Claro que está loco: ningún hombre cuerdo expone su pellejo ni dedica su vida
entera a defender a un ruiseñor, una mojarra, un plátano pintón, una mazorca de
maíz o a una mujer embarazada que carga un fenómeno en el vientre. Epílogo
Aquella mañana, cuando los pescadores de Santa Marta regresaron a la playa, el
periodista Caballero los acompañó en su tarea de descamar y abrirles el buche a
los escasos pescados que traían.-¿Qué es eso? -preguntó, intrigado, al ver unas
bolas negras en el estómago de un bagre.-Carbón, amigo -le contestó uno de
ellos, levantando el animal-. Pelotas de carbón. Eso es lo que comen ahora.
Caballero tomó más fotografías y se las llevó a algunos funcionarios de la
industria carbonera.-No se preocupe -le contestó el gerente-. Vamos a construir
un nuevo muelle de última generación.-No lo dudo -dijo el reportero, con una
mueca de dolor que parecía sonrisa-. No lo dudo: será la última generación. El
día que Caballero me contó esa historia, y me enseñó sus fotografías, ya no
sentí ganas de echarme a llorar, como la vez aquella del langostino bañado en
combustible. Lo que sentí ahora fue rabia. Cuando ya no quede una sola hoja de
acacia, cuando el último pulpo haya muerto atragantado con ácido sulfúrico y
cuando nuestros nietos nazcan con un tumor de carbón endurecido en la barriga,
entonces será demasiado tarde.

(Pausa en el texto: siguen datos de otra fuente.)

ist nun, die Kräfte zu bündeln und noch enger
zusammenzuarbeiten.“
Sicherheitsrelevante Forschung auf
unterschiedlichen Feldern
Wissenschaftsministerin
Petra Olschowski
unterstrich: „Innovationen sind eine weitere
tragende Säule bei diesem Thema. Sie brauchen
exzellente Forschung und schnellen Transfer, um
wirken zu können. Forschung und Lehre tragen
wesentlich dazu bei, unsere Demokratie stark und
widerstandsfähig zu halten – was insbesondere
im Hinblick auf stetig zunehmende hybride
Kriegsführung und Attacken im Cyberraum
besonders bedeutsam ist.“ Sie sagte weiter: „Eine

Dispondremos de computadores infrarrojos de
última generación, pero ya no habrá agua para beber; los celulares de rayos
láser se podrán comprar en las boticas, pero el sol no volverá a salir; los
niños encontrarán el algoritmo de 28 a la quinta potencia con solo cerrar los
ojos, pero dentro de 20 años no sabrán de qué color era una golondrina. Los invito a todos a ponerse de pie antes
de que se marchite el último pétalo. Usen el arma prodigiosa del Internet para
protestar. Hagan oír su voz. Que el correo electrónico de los colombianos sirva
para algo más que mandar chistes y felicitaciones de cumpleaños. Porque, si
seguimos así, el día menos pensado no quedará nadie que cumpla años. Ni quién
envíe felicitaciones. JUAN GOSSAÍN
Ojala también pudiera escribir como Gossaín, pero solo me limito a admirar la elocuencia con la que plantea una problemática del diario acontecer del país y del mundo.